TASK OBJECTIVE:
Reproduce word for word the part of the forum post on the GAI bottle filler starting with "I received two" and going on through "borrowed GAI filler.".

SOURCE:
★ ★ ★ ★ ★ ★ ★

I received two lengthy and extremely helpful PM's about the GAI filler. Not sure why the sender didn't want to post the comments publicly because they were just what the doctor ordered. I hope this does not offend them but I wanted to repost their comments minus, minus the name, for everyone's benefit.



I've been following your thread in respect of the bottle filler that you will be using shortly.

I have previously used the semi-automatic GAI 600 monobloc which combines a rotating carousel filler and corking machine in one unit all standing on a single wheeled base.

The filler, built around a central circular tank that rotates, has 12 spouts on it, all being exactly like those on your borrowed GAI filler.

FILL LEVEL IN BOTTLES

The fill level in the bottles is controlled by the level of the wine inside the tank. This is due to the fact that the spouts are actually siphons and they reach equilibrium when the tank level and the bottle level are the same. You adjust the fill level in the bottle by adjusting the height of the bottle relative to the spout or by adjusting the level of the wine inside the tank.

★ ★ ★ ★ ★ ★ ★

INFORMATION SUPPLIED:
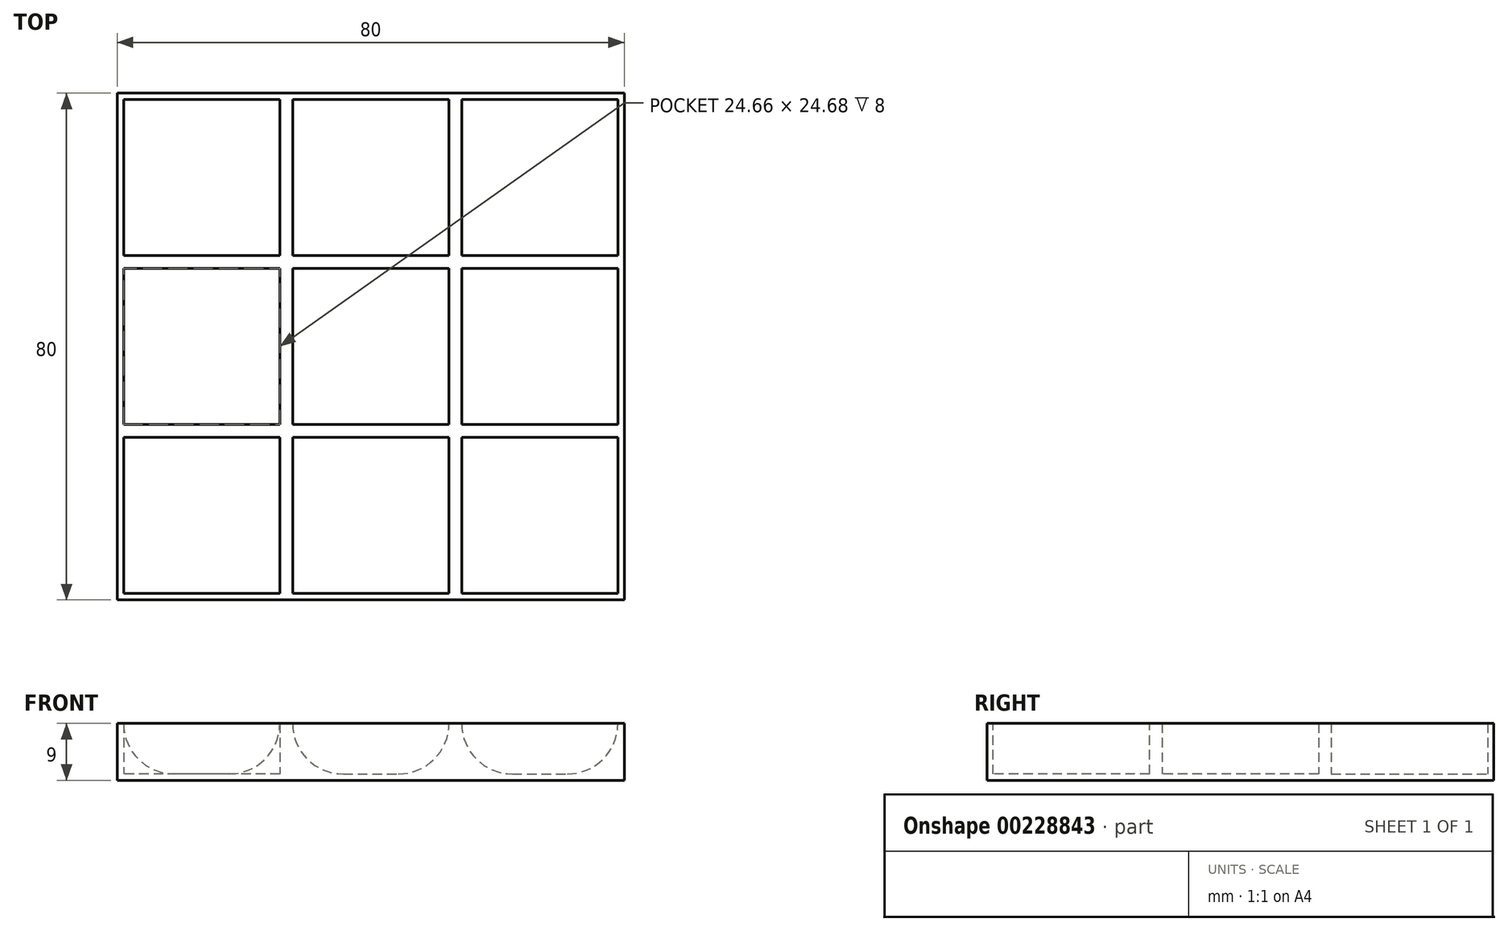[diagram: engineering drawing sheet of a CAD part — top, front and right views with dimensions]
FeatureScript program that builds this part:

★ ★ ★ ★ ★ ★ ★

CORRECT RESPONSE:
I received two lengthy and extremely helpful PM's about the GAI filler. Not sure why the sender didn't want to post the comments publicly because they were just what the doctor ordered. I hope this does not offend them but I wanted to repost their comments minus, minus the name, for everyone's benefit.



I've been following your thread in respect of the bottle filler that you will be using shortly.

I have previously used the semi-automatic GAI 600 monobloc which combines a rotating carousel filler and corking machine in one unit all standing on a single wheeled base.

The filler, built around a central circular tank that rotates, has 12 spouts on it, all being exactly like those on your borrowed GAI filler.